Many in MLP believe it is time to widen the group's membership to include those who are supportive of gays and lesbians but unwilling to be ecclesiastically disobedient. But while MLCN's other co-moderator, octogenarian activist Virginia Davidson of Rochester, N.Y., is willing, she's still dragging her feet on compromising much to accommodate people who don't take the risks More Lighters have historically taken.

Davidson, who wrapped up her last three-year term as co-moderator at the close of the conference, believes that the only way gays and lesbians will be ordained anytime soon in the Presbyterian Church (U.S.A.) will be by a favorable Permanent Judicial Commission (PJC) decision brought about by judicial action.

"People want to get this one by one by one," said Davidson, referring to pastors who want to change parishioners' minds slowly because they are reluctant to upset members by taking convictional stands. "I want to maintain connections and I want to keep talking and listening with them ... but I don't think we're gonna change the church that way. It's the polity that has to change.

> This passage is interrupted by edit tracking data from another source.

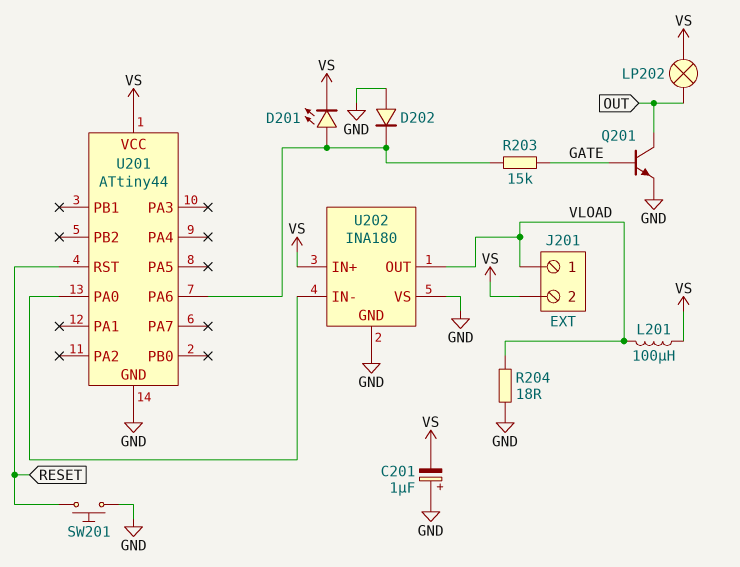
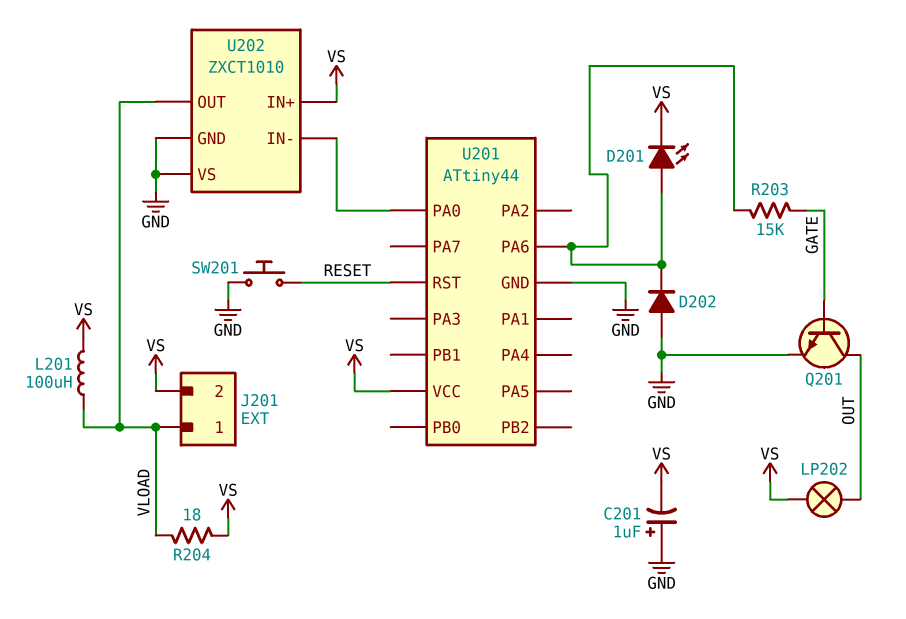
R204: 18 (GND, VLOAD) -> 18 (VLOAD, VS)
U202: INA180 -> ZXCT1010

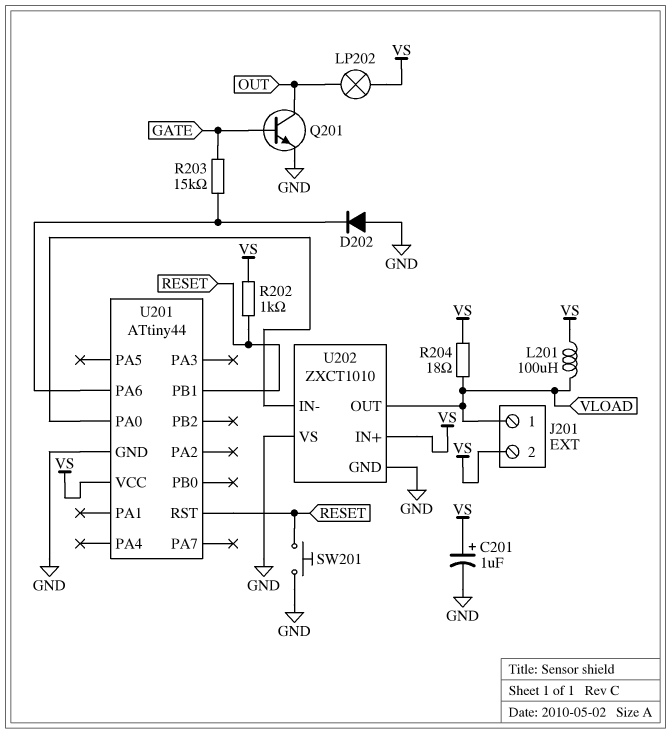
C201: 1uF (plus GND, minus VS) -> 1uF (plus VS, minus GND)
D201: LED (A U201/PA6, K VS) -> none
R202: none -> 1k (RESET, VS)
U201 pin PB1: none -> RESET

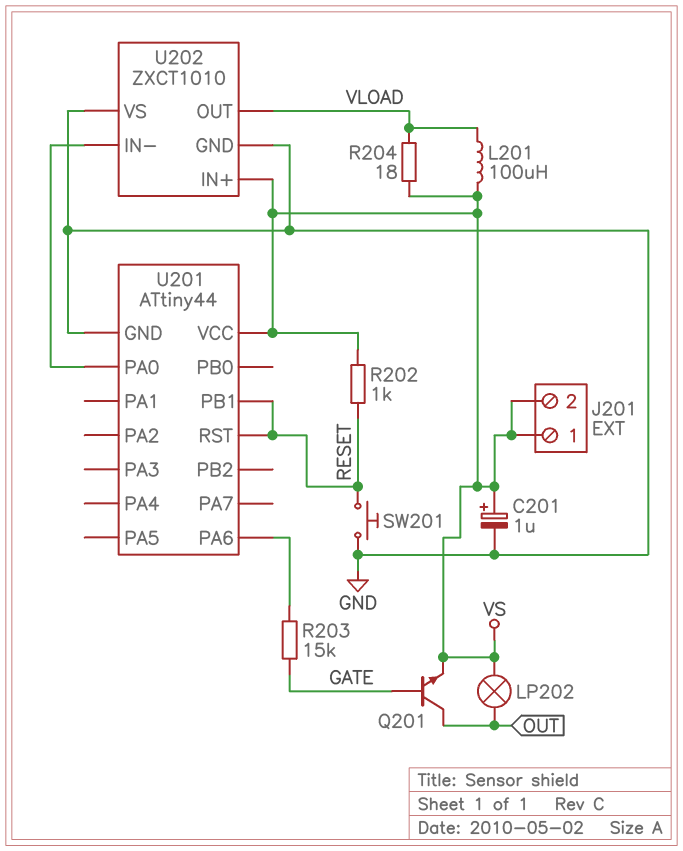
D202: diode (A GND, K U201/PA6) -> none
J201 pin 1: VLOAD -> VS
Q201: NPN (B GATE, C OUT, E GND) -> NPN (B GATE, C OUT, E VS)

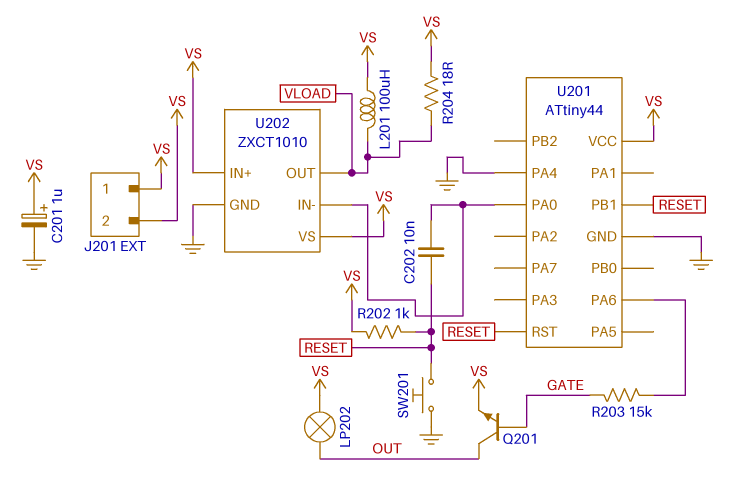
C202: none -> 10nF (RESET, U201/PA0)
U201 pin PA4: none -> GND
U202 pin VS: GND -> VS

"And we need a decision like that on the books from a PJC," said Davidson, who believes that a favorable PJC action now would be comparable to civil rights legislation in the 1960s.

Anderson believes that those cases are inevitable, but is less certain that now is a favorable time. MLP is compiling lists of volunteer lawyers to represent gays and lesbians and More Light churches in ecclesiastical court and has socked away $20,000 toward covering whatever fees arise.

Looking to the national media
"We're not folding up our tents and quietly going away, becoming UCC [United Church of Christ, which, with its congregational polity, permits the ordination of homosexuals]," he said, stressing that gay activists intend to turn whatever Presbyterian judicial cases get filed into national media stories and that they will also work to improve pastoral and spiritual care of the flock in this tense time.

"We are preparing ourselves, ..." he said. " There were 41 years of overtures before women's ordination [was approved] - judicial cases and irregular ordinations. The parallels are so strong. So if we adopt that perspective, we're still in the early stages of this discussion in the life of this denomination.

"We've only been at this 25 years," said the 43-year-old former Presbyterian minister who was "outed" and demitted his ordination, "and I think it will take another 25. I hope it happens before I die, but I'm not holding my breath on that."

PLGC co-moderator Laurene Lafontaine, parish associate in a Denver Presbyterian church, is also focusing on the long haul. "I feel pretty hopeful, even though it's hard now," she told the Presbyterian News Service, describing the frustration and hope that swings back and forth like a see-saw as she meets with CNP's moderates, antsy More Lighters and even more conservative factions.

"We want to do the right thing," she told her constituents, "and we're trying to figure out how to do it. Part of the challenge of this work is how to work together."